Comte Alphonse de Toulouse-Lautrec Montfa (1838–1913) was a French aristocrat. A noted eccentric and fancier of horses, hawks, hunting, and kites, he was a "man out of time", whose vast wealth and royal connections allowed him to ignore convention.

Once, the count appeared uninvited at a parade in Paris, riding in a Norwegian cart pulled by a Welsh pony, while flying a French war-kite. When the parade officer protested, the enraged count challenged him to a duel. Both men fired their weapons and missed. Another time, he rode a mare in milk to the Cascade at the end of the Bois de Boulogne, milked the horse, and drank the milk for breakfast. He gave his pet hawks and cormorants holy water in the hope that they would go to heaven.

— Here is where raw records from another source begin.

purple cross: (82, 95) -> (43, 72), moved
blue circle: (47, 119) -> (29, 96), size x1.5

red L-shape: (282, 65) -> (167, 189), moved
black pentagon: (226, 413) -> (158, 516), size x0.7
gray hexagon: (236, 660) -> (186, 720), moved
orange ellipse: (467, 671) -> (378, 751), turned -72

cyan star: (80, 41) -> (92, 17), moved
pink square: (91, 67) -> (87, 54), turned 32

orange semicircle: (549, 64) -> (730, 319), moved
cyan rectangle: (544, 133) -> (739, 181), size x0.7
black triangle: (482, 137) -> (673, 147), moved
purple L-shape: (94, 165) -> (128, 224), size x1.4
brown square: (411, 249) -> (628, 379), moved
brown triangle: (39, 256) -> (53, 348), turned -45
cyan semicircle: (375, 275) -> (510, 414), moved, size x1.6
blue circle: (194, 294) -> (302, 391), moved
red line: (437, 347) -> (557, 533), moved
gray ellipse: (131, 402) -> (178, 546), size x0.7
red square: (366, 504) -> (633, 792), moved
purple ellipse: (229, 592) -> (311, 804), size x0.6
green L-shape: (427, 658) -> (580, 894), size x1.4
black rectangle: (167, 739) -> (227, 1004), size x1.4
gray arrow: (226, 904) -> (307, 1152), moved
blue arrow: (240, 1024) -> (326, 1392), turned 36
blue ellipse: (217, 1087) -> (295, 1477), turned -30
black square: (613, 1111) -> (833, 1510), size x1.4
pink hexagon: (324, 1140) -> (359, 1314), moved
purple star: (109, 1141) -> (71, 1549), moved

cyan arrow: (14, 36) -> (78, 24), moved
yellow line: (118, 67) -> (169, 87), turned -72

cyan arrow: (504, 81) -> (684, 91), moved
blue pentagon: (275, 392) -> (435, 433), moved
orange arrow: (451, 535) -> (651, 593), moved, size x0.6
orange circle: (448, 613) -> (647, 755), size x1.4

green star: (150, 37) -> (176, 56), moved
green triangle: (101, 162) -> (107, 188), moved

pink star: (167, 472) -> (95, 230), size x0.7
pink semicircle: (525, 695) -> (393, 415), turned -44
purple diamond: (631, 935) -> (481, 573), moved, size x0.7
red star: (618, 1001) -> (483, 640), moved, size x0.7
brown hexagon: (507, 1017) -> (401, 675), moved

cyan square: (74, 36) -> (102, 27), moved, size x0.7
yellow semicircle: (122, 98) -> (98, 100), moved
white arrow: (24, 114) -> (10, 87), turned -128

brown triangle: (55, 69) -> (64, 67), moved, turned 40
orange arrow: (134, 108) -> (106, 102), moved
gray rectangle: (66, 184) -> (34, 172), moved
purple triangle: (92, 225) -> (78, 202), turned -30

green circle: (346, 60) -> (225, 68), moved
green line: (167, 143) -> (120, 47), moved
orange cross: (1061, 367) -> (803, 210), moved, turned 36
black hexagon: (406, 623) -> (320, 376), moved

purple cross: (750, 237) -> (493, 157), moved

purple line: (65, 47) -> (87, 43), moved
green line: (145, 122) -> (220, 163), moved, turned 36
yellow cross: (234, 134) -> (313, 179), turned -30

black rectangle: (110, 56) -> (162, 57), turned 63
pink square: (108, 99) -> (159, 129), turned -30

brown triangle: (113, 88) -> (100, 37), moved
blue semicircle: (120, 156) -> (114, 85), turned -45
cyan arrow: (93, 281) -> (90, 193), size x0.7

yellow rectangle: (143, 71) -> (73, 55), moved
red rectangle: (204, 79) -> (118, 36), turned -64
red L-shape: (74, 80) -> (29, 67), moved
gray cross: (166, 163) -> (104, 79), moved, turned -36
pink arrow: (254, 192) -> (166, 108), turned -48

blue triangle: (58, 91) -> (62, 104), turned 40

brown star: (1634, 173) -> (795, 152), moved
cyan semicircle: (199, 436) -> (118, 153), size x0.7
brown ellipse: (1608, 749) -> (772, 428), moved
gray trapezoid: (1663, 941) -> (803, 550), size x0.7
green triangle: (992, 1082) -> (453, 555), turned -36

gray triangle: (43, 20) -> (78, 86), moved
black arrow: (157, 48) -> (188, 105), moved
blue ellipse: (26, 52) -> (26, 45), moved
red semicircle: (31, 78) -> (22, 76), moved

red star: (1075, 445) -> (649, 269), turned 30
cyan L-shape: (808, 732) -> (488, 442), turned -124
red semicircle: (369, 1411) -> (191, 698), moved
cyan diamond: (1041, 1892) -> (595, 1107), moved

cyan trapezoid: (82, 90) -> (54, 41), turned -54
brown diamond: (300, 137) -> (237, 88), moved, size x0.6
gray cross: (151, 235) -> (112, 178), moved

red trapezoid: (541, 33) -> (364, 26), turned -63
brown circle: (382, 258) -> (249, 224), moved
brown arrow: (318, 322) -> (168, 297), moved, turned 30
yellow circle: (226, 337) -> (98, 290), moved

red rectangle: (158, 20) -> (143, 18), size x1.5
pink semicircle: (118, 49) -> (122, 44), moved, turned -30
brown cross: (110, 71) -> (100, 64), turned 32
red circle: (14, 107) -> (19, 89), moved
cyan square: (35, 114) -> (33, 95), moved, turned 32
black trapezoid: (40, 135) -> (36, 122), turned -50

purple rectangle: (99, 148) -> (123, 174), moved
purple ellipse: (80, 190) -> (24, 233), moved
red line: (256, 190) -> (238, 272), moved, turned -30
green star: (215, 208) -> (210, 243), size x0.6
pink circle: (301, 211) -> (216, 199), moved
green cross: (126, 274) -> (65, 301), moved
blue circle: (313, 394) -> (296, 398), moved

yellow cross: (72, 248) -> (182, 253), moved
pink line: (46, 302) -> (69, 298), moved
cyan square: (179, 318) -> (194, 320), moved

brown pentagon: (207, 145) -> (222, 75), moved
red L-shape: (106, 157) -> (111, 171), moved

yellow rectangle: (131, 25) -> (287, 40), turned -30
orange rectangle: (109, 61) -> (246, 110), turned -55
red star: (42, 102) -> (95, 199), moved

He held little regard for his son Henri, who became a famous painter and poster artist, but could not ride a horse.

==Life==
Born in Albi on 10 August 1838, Alphonse de Toulouse-Lautrec Montfa was the son of Count Raymond (the Black Prince) and Gabrielle du Bosc. "Brilliant but impulsive", the boy was fond of hunting. A gifted student, he passed his exams and entered the military officer school at Saint-Cyr. At the academy, he became known for his independence, frivolity, and evasion of discipline. Count Alphonse married his first cousin Adèle, and they had two sons, Henri in 1864, and Richard in 1867.